_Dataset entries_:
++++++

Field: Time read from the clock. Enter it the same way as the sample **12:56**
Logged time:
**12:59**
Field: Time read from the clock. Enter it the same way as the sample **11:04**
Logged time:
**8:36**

++++++

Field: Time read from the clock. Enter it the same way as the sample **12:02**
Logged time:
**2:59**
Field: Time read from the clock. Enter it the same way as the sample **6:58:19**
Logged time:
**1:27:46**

++++++

_Problem details_: Give only the number of lines in the rows above that contain the string "from". Case counts.

_Solution below_: 4